This year, there are 39 entrants, with a combine of solo rowers, pairs and fours, and one 5. The crews are predominantly from the UK, however there are Dutch, Swiss and Australian crews too, amongst others.
Women compete towards males and combined crews to be general winner and winner of two completely different boat lessons, though there’s a separate gong, the Murden Trophy, for quickest feminine crew. However, Blackshaw says: “It’s only a matter of time before an all-female crew wins the whole event.”
All in all, it doesn’t sound like an excessive amount of enjoyable. However, every girl is set not solely to increase hundreds for his or her chosen causes – the Noah’s Ark Children’s Hospice and army charity the Felix Fund – but in addition to check their bodily and psychological limits.

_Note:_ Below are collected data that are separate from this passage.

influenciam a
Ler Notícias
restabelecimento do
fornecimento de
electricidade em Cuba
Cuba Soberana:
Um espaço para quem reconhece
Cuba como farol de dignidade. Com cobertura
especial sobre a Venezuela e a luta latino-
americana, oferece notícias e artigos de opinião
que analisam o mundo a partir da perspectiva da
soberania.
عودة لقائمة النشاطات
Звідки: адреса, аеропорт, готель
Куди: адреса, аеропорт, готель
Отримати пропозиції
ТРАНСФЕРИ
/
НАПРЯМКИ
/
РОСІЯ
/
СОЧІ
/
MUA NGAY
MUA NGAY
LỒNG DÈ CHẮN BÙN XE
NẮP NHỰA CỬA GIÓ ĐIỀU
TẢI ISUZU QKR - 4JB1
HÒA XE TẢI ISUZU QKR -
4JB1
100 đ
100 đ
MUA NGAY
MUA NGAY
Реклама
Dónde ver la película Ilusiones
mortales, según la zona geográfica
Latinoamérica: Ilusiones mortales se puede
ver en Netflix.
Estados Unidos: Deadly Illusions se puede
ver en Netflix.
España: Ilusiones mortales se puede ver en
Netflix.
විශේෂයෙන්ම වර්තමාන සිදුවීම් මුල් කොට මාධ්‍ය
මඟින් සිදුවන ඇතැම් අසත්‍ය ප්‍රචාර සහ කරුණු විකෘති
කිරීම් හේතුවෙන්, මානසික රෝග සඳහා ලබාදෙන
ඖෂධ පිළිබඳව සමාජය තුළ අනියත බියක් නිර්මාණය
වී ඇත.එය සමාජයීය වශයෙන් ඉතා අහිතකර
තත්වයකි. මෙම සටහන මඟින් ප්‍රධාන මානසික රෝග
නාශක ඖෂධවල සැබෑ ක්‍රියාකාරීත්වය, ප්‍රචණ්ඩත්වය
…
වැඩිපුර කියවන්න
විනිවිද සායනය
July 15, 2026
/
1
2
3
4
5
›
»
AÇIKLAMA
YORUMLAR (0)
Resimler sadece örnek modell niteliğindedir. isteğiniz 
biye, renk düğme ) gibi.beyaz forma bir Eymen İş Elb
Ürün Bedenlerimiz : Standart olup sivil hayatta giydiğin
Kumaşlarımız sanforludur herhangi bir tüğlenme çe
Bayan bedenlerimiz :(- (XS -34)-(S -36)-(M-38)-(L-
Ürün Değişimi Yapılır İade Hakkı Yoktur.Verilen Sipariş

The concept happened after Edwards’s husband David did the Challenge in 2019-20. She says: “Even being involved by proxy gave me a sense of purpose and excitement. It planted the seed in my mind and then we were offered the use of their boat.”
But her motivation runs deeper than it simply being her flip. “David is a deputy head and I’d consider that we have quite an equal marriage, but still the responsibility for the kids at home falls almost exclusively to me,” she says.
“I’ve got two girls and two boys aged between six and nine and I don’t want them growing up thinking that the woman does the cooking and the cleaning, and daddies go out to work all day. In order for that to happen, they need to see it’s not the case.”
Blackshaw, who has twins aged 11, is the one who’s struggled most with the emotional burden of leaving her children. Husband Jules is totally behind her, however being older, her youngsters perceive the dangers extra.
“Children suddenly go from not thinking about the next day to thinking about the next year, and that’s taken me by surprise,” she says. “I’ve always been a working mum, but with lockdowns they got used to me being around every day. They’re trying to be supportive and they don’t want to stop me doing it, which makes it harder in a way.”
When she was youthful, Blackshaw rowed for GB Juniors in 1991 and in the 1992 Women’s Boat Race for Oxford. She has contemplated whether or not it’s “selfish” to be a part of the crew, however says: “I miss being part of a team and I miss having that challenge where I can say, ‘I can push myself and I can do that’, and I want my children to see we can still do that.”
All the girls are eager to overcome hurdles life has thrown at them, too. Ashley, who works in advertising for British Gas and who has three youngsters aged between three and eight, had a profitable hip substitute in September 2019.